Of the respondents to both surveys, 372 were valid. 85% were patients, and 15% were family members, friends or unpaid carers. Patient respondents were more skewed to females with 59% identifying as female and 41% as male.
Areas of focus
The results of the survey painted a picture of a lack of consistent care across the UK, particularly around mental health, a lack of information and the diagnosis experience. Read the statistical summary here.
Mental health
The first key theme from the results was the psychological burden patients and their loved ones often carry, from having to fight to be diagnosed, through to long periods without regular check-ups or treatment, and managing the changes to life a diagnosis brings.
- Loved ones were more likely to report positive mental health outcomes after diagnosis (like being more open to new experiences) than patients.
- Coping with anxiety was a common theme for patients and loved ones
- Respondents reported a wide range of changes to their lifestyle due to their diagnosis, including a reduction in social activities
WMUK is therefore focussing on support around mental health in its upcoming work, with webinars and information covering accessing mental health services, and projects that bring people together to combat feelings of isolation, like our upcoming Buddy Service.
We’re also looking at ways to broaden our support for family members, friends and unpaid carers, for example holding a summit specifically for these people that addresses their needs.
Lack of information
There is a distinct lack of accessible and up-to-date information available to the WM community, despite the majority of patients wanting to ‘know everything’ about their condition.
- There is still a large number of patients not being told the specifics of their disease when diagnosis, with some not even being told it is cancer
- Patients and loved ones have to rely on internet searches to find information about WM/LPL, instead of being given it or signposted to trusted sources
- Lifestyle management is a missing part of the information given by healthcare teams to help patients better mange their care and health at home.
Our work with healthcare centres and professionals is growing in the year to come. We’re meeting with more and more teams to ensure they’re aware of WMUK’s resources and expert information, so that patients and families can receive accurate, up to date and accessible information at the point of diagnosis.
Our health care education programmes will also expand to ensure nurses have the tools and knowledge to give the best care to their WM patients.
Route to diagnosis
For many in the community, getting diagnosed with WM/LPL is a difficult journey and leaves them feeling fatigued, before they get to treatment. This has a significant mental and physical burden on patients, as well as negatively affecting trust in healthcare systems.
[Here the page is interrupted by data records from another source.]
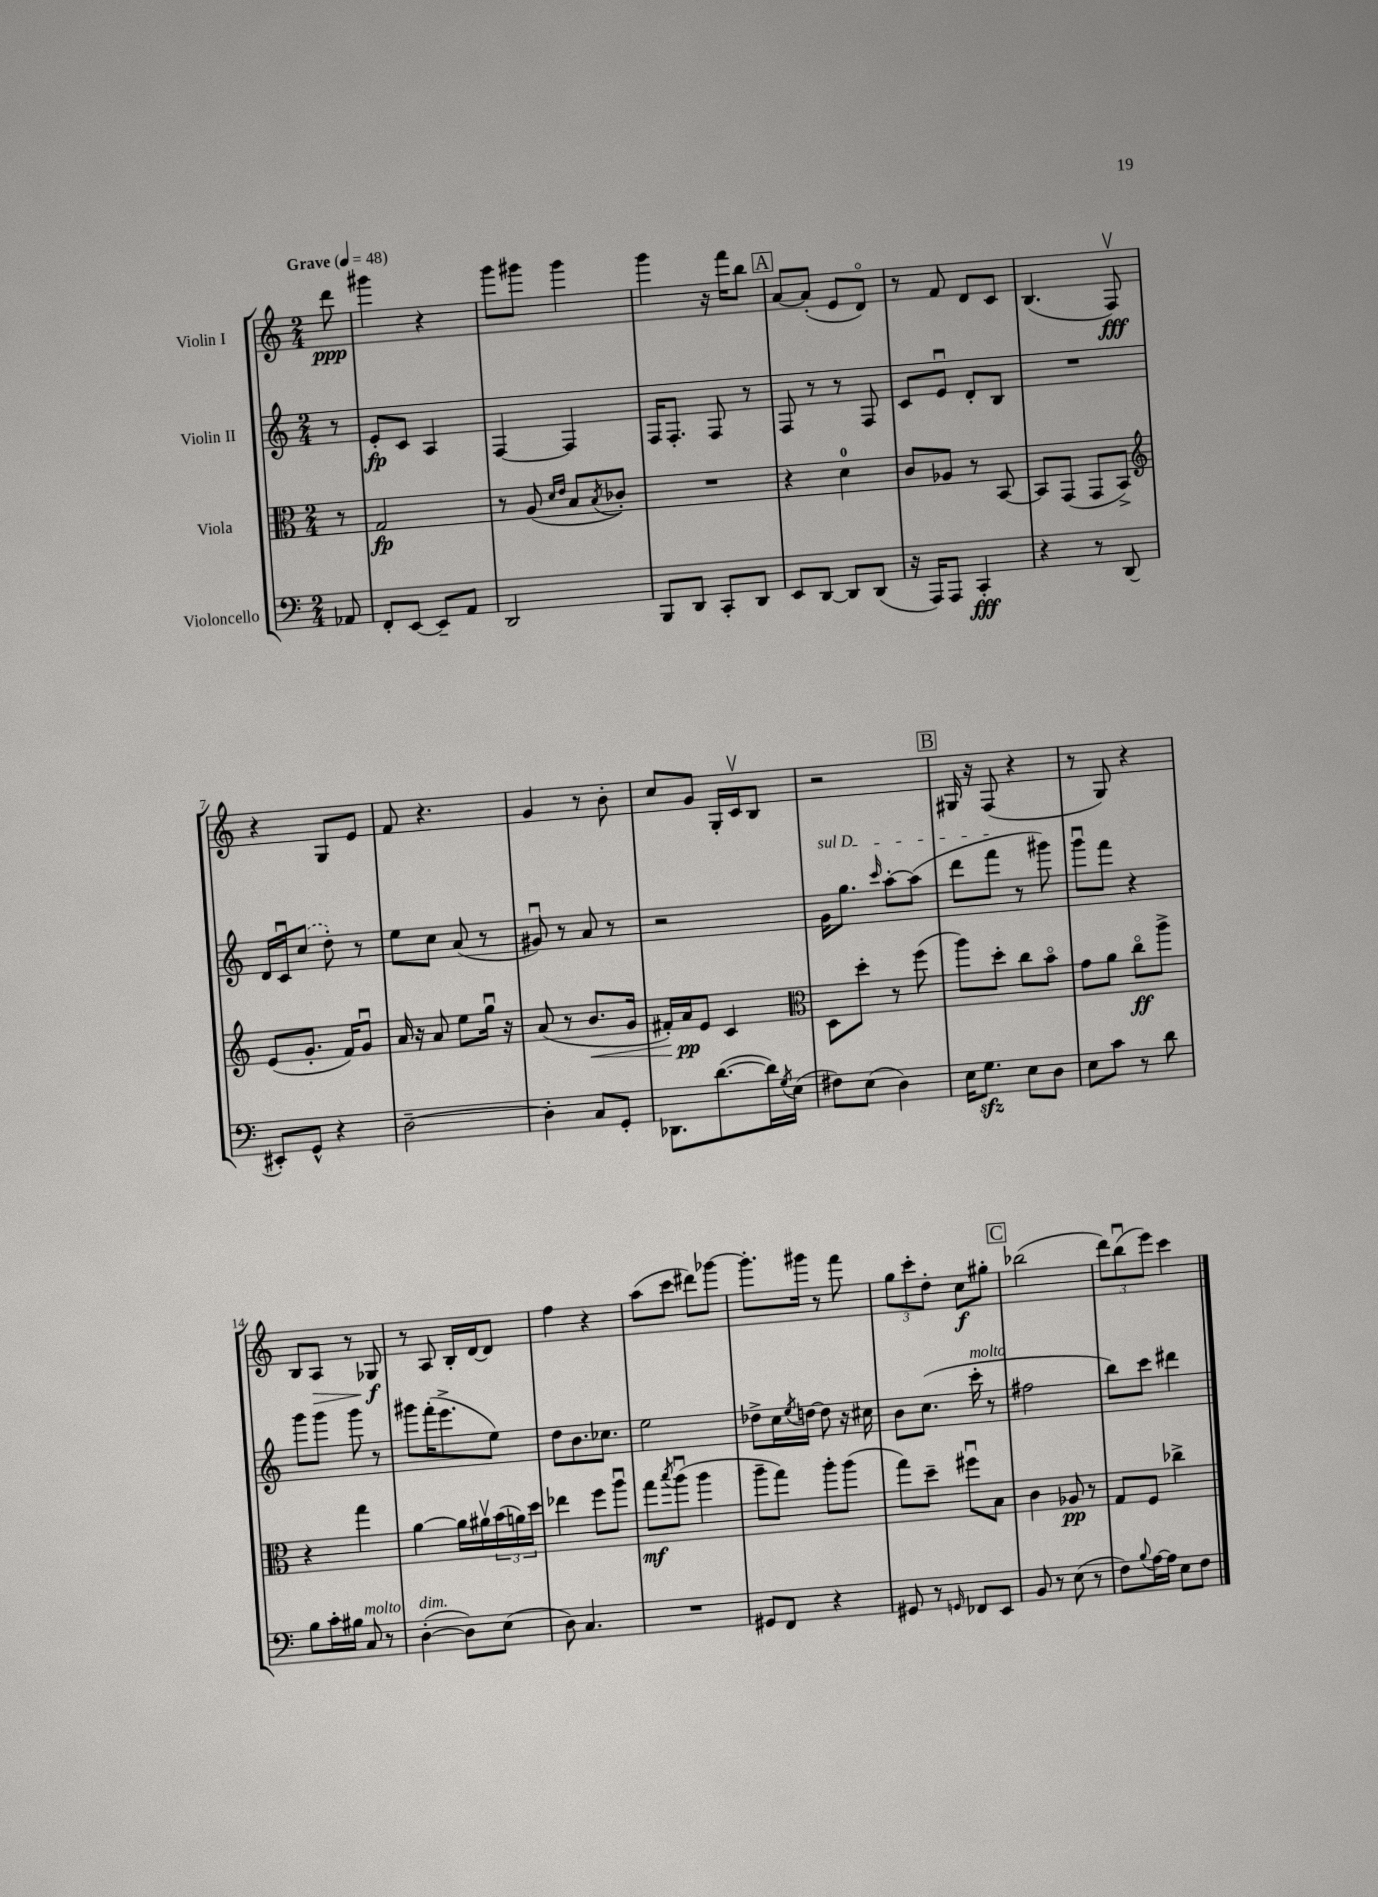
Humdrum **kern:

**kern	**kern	**kern	**kern
*staff4	*staff3	*staff2	*staff1
*clefF4	*clefC3	*clefG2	*clefG2
*k[]	*k[]	*k[]	*k[]
*M2/4	*M2/4	*M2/4	*M2/4
*MM48	*MM48	*MM48	*MM48
8AA-	8r	8r	8ddd
=	=	=	=
8FF'	2G	8e'	4ggg#
[8EE	.	8c	.
8EE~]	.	4A	4r
8AA	.	.	.
=	=	=	=
2DD	8r	[4F	8ggg
.	(8A	.	8ggg#
.	16qqd	.	.
.	16qqe	.	.
.	8B	4F]	4ggg#
.	8qB	.	.
.	8c-')	.	.
=	=	=	=
8BBB	2r	16F	4ggg
.	.	8.F'	.
8DD	.	.	.
8CC'	.	8F	16r
.	.	.	16fff
8DD	.	8r	8bb
=	=	=	=
8EE	4r	8F	[8a
[8DD	.	8r	(8a']
8DD]	4d	8r	8e
(8DD	.	8F	8do)
=	=	=	=
16r	8c	8c	8r
16AAA)	.	.	.
8AAA	8A-	8eu	8f
4CC'	8r	8d'	8d
.	[8BB	8B	8c
=	=	=	=
4r	8BB]	2r	(4.B
.	(8GG	.	.
8r	8GG	.	.
(8DD	8BB^)	.	8Fv)
=	=	=	=
*	*clefG2	*	*
8EE#')	(8e	16d	4r
.	.	16cu	.
8GG^^	8.g'	(8cc	.
4r	.	8dd')	8G
.	16f)	.	.
.	8gu	8r	8e
=	=	=	=
[2D~	16a	8ee	8f
.	16r	.	.
.	8a	8cc	4.r
.	8ee	(8a	.
.	16ggu	8r	.
.	16r	.	.
=	=	=	=
4D']	(8a	8g#u)	4g
.	8r	8r	.
8C	8.b	8a	8r
8GG'	.	8r	8b'
.	16g	.	.
=	=	=	=
8.DD-	16f#')	2r	8cc
.	16a	.	.
.	8e	.	8g
([8.d	.	.	.
.	4c	.	16G'
.	.	.	16cv
16d])	.	.	8B
8qG	.	.	.
(16E	.	.	.
=	=	=	=
*	*clefC3	*	*
8F#)	8D	16g	2r
.	.	8.gg	.
(8E	8dd'	.	.
.	.	16qqccc	.
4D)	8r	[8aa'	.
.	(8ff	(8aa]	.
=	=	=	=
16E	8aa)	8ddd	16G#
8.G	.	.	16r
.	8dd'	8fff	(8F
8E	8cc	8r	4r
8D	8bo	8ggg#)	.
=	=	=	=
8E	8g	8gggu	8r
8c	8a	8fff	8G)
8r	8cco	4r	4r
8d	8aa^	.	.
=	=	=	=
8B	4r	8ggg	8B
16c'	.	8ggg	8A
16B#	.	.	.
8C	4gg	8ggg	8r
8r	.	8r	8G-
=	=	=	=
([4D'	[4a	8ggg#	8r
.	.	(16fff'	8A
.	.	8.eee^	.
8D])	16a]	.	16B'
.	16a#v	.	[16d
(8E	(24b	8ee)	8d]
.	24a)	.	.
.	24dd	.	.
=	=	=	=
8D)	4ee-	8dd	4ff
4.C	.	8.b	.
.	8ff	.	4r
.	.	8.cc-	.
.	8aau	.	.
=	=	=	=
2r	8gg	2ee	(8aa
.	8qbb	.	.
.	(8aau	.	8ccc
.	4aa	.	8ddd#)
.	.	.	[8ggg-
=	=	=	=
8GG#	8aa~	8dd-^	8.ggg-']
8FF	8gg)	16cc	.
.	.	8qee	.
.	.	[16dd	16ggg#
4r	8aa'	8dd]	8r
.	(8aa	16r	8fff
.	.	16cc#	.
=	=	=	=
8GG#	8gg)	8b	12gg
.	.	.	12ccc'
8r	8dd~	(8.cc	.
.	.	.	12dd'
16qqGG	.	.	.
8FF-	8ff#u	.	8cc
.	.	16ccc'	.
8EE	8B	8r	8gg#'
=	=	=	=
8BB	4c	2ff#	(2bb-
8r	.	.	.
(8E	8A-	.	.
8r	8r	.	.
=	=	=	=
8F)	8G	8bb)	12ddd)
.	.	.	(12bbu
8qqB	.	.	.
[16A	8F	8ccc	.
.	.	.	12eee)
16A]	.	.	.
8E	4cc-^	4ddd#	4ccc
8F	.	.	.
==	==	==	==
*-	*-	*-	*-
- The majority of patients had to visit their GP multiple times before being referred
- The complex nature of WM and non-specific symptoms patients experience make the route to diagnosis more convoluted and longer.
- Some patients are waiting over a year from their first visit to the GP before they receive their diagnosis.
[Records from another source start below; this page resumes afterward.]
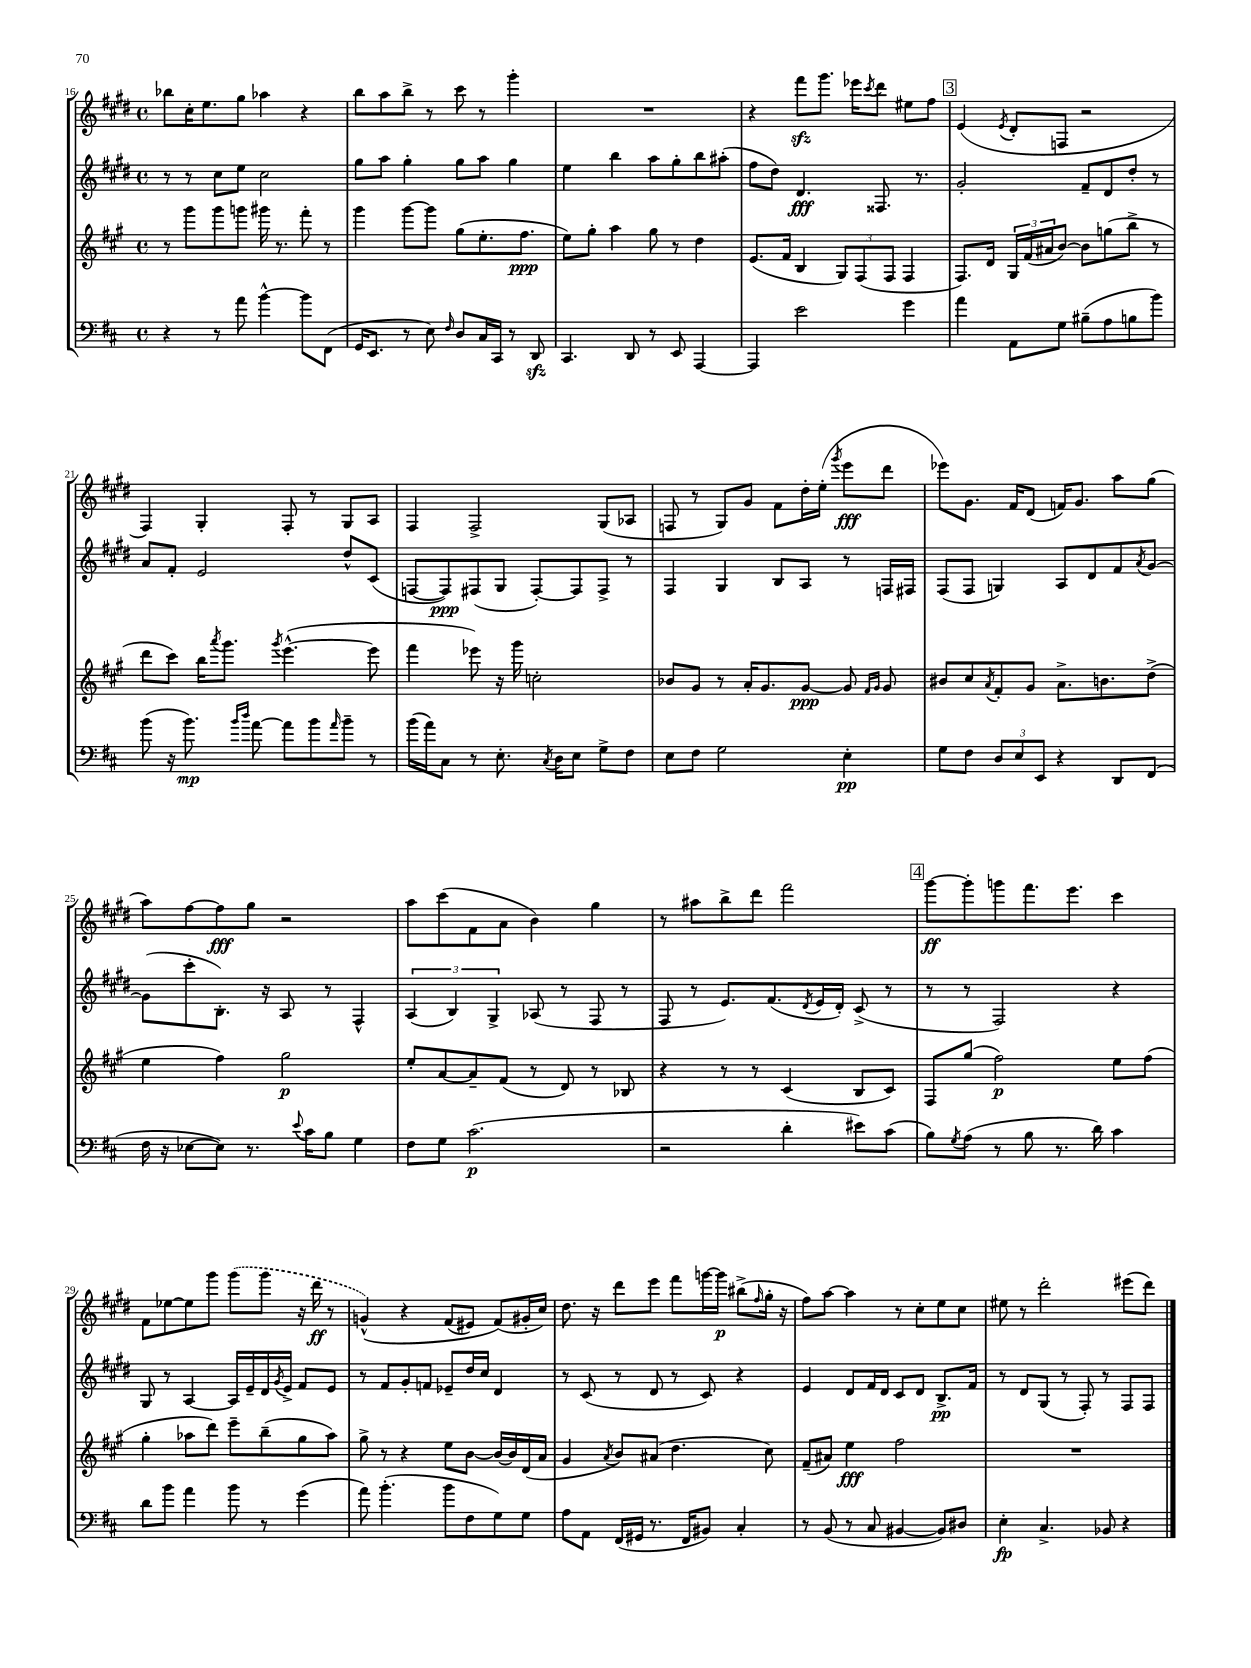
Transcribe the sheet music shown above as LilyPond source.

<<
\new StaffGroup <<
\new Staff = "s0" {
    \clef treble \key e \major \defaultTimeSignature \time 4/4
    bes''8 cis''16-. e''8. gis''8 aes''4 r4 |
    b''8 a''8 b''8-> r8 cis'''8 r8 gis'''4-. |
    R1 |
    r4 fis'''8\sfz gis'''8. ees'''16 \acciaccatura { cis'''8 } dis'''8 eis''8 fis''8 |
    \mark \markup { \box "3" } e'4( \acciaccatura { e'8 } dis'8-. f8 r2 |
    fis4) gis4-. fis8-. r8 gis8 a8 |
    fis4 fis2-> gis8( aes8 |
    f8 r8 gis8) gis'8 fis'8 dis''16-. e''16-.( \acciaccatura { gis'''8 } e'''8\fff dis'''8 |
    ees'''8) gis'8. fis'16 dis'8( f'16) gis'8. a''8 gis''8( |
    a''8) fis''8~ fis''8\fff gis''8 r2 |
    a''8 cis'''8( fis'8 a'8 b'4) gis''4 |
    r8 ais''8 b''8-> dis'''8 fis'''2 |
    \mark \markup { \box "4" } gis'''8~\ff gis'''8-. g'''8 fis'''8. e'''8. cis'''4 |
    fis'8 ees''8~ ees''8 gis'''8 \once \slurDashed gis'''8( gis'''8 r16 dis'''16\ff r8 |
    g'4-^)\( r4 fis'8( eis'8) fis'8(\) gis'16-. cis''16) |
    dis''8. r16 dis'''8 e'''8 fis'''8 g'''16~ g'''16\p bis''8->( \grace { fis''16 } gis''16-. r16 |
    fis''8) a''8~ a''4 r8 cis''8-. e''8 cis''8 |
    eis''8 r8 dis'''2-. eis'''8( dis'''8) \bar "|." |
}
\new Staff = "s1" {
    \clef treble \key e \major \defaultTimeSignature \time 4/4
    r8 r8 cis''8 e''8 cis''2 |
    gis''8 a''8 gis''4-. gis''8 a''8 gis''4 |
    e''4 b''4 a''8 gis''8-. b''8 ais''8-.( |
    fis''8 dis''8) dis'4.\fff fisis8. r8. |
    \mark \markup { \box "3" } gis'2-. fis'8-- dis'8 dis''8-. r8 |
    a'8 fis'8-. e'2 dis''8-^ cis'8( |
    f8~ f8\ppp) fis8( gis8 fis8~-.) fis8 fis8-> r8 |
    fis4 gis4 b8 a8 r8 f16 fis16 |
    fis8( fis8 g4) a8 dis'8 fis'8 \acciaccatura { a'8 } gis'8~ |
    gis'8( cis'''8-. b8.-.) r16 a8 r8 fis4-^ |
    \tuplet 3/2 { a4( b4) gis4-> } aes8( r8 fis8 r8 |
    fis8 r8 e'8.) fis'8.( \acciaccatura { dis'8 } e'16 dis'16-.) cis'8->( r8 |
    \mark \markup { \box "4" } r8 r8 fis2) r4 |
    gis8 r8 a4~ a16 e'16-- dis'16 \acciaccatura { gis'8 } e'16-> fis'8 e'8 |
    r8 fis'8 gis'8-. f'8 ees'8-- dis''16 cis''16 dis'4 |
    r8 cis'8( r8 dis'8 r8 cis'8) r4 |
    e'4 dis'8 fis'16 dis'16 cis'8 dis'8 b8.->\pp fis'16 |
    r8 dis'8 gis8( r8 fis8-.) r8 fis8 fis8 \bar "|." |
}
\new Staff = "s2" {
    \clef treble \key a \major \defaultTimeSignature \time 4/4
    r8 gis'''8 gis'''8 g'''8 gis'''16 r8. fis'''8-. r8 |
    gis'''4 gis'''8~ gis'''8 gis''8( e''8.-. fis''8.\ppp |
    e''8) gis''8-. a''4 gis''8 r8 d''4 |
    e'8.( fis'16 b4 \tuplet 3/2 { gis8) fis8( fis8 } fis4 |
    \mark \markup { \box "3" } fis8.) d'16 \tuplet 3/2 { gis16 fis'16( ais'16 } b'8~) b'8 g''8( b''8-> r8 |
    d'''8 cis'''8) b''16 \acciaccatura { a'''8 } gis'''8. \acciaccatura { gis'''8 } e'''4.~-^( e'''8 |
    fis'''4 ees'''8) r16 gis'''16 c''2-. |
    bes'8 gis'8 r8 a'16-. gis'8. gis'8~\ppp gis'8 \grace { fis'16 gis'16 } gis'8 |
    bis'8 cis''8 \acciaccatura { a'8 } fis'8-. gis'8 a'8.-> b'8. d''8->( |
    e''4 fis''4) gis''2\p |
    e''8-. a'8~ a'8-- fis'8( r8 d'8) r8 bes8 |
    r4 r8 r8 cis'4( b8 cis'8) |
    \mark \markup { \box "4" } fis8 gis''8( fis''2\p) e''8 fis''8( |
    gis''4-. aes''8 d'''8) e'''8-- b''8--( gis''8 aes''8) |
    gis''8-> r8 r4 e''8 b'8~ b'16~ b'16 d'16( a'16 |
    gis'4 \acciaccatura { a'8 } b'8) ais'8( d''4. cis''8) |
    fis'8--( ais'8) e''4\fff fis''2 |
    R1 \bar "|." |
}
\new Staff = "s3" {
    \clef bass \key d \major \defaultTimeSignature \time 4/4
    r4 r8 a'8 b'4~-^ b'8 fis,8( |
    g,16 e,8. r8 e8) \grace { fis16 } d8 cis16 cis,16 r8 d,8\sfz |
    cis,4. d,8 r8 e,8 a,,4~ |
    a,,4 e'2 g'4 |
    \mark \markup { \box "3" } a'4 a,8 g8 bis8--( a8 b8 b'8) |
    b'8( r16 b'8.\mp) \grace { b'16 d''16 } a'8~ a'8 b'8 \grace { a'16 } b'8-- r8 |
    b'16( a'16) cis8 r8 e8.-. \acciaccatura { cis8 } d16 e8 g8-> fis8 |
    e8 fis8 g2 e4-.\pp |
    g8 fis8 \tuplet 3/2 { d8 e8 e,8 } r4 d,8 fis,8( |
    fis16 r16 ees8~ ees8) r8. \appoggiatura { e'8 } cis'16 b8 g4 |
    fis8 g8 cis'2.\p( |
    r2 d'4-. eis'8) cis'8( |
    \mark \markup { \box "4" } b8) \acciaccatura { g8 } a8( r8 b8 r8. d'16) cis'4 |
    d'8 b'8 a'4 b'8 r8 g'4( |
    a'8) b'4.-.( b'8 fis8 g8) g8 |
    a8 a,8 fis,16( gis,16 r8. fis,16 bis,8) cis4-. |
    r8 b,8( r8 cis8 bis,4~ bis,8) dis8 |
    e4-.\fp cis4.-> bes,8 r4 \bar "|." |
}
>>
>>
\layout { \context { \Score currentBarNumber = #16 } }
With the data from the Big WM survey, and other data-collecting projects, WMUK is building a strong base of evidence to raise the WM voice in important forums, like NICE, NHSE and the SMC. Through these avenues, and collaborating with other organisations, we can start to create change to help WM patients receive timely diagnoses and ensure they receive all the support and information they need. It’s important to us that any change is driven by patients and their loved ones, so a huge thank you to everyone who shared their experiences in the survey. The evidence collected through the Big WM Survey is helping to shape change now and in the future, through collaborative projects and by forming WMUK services.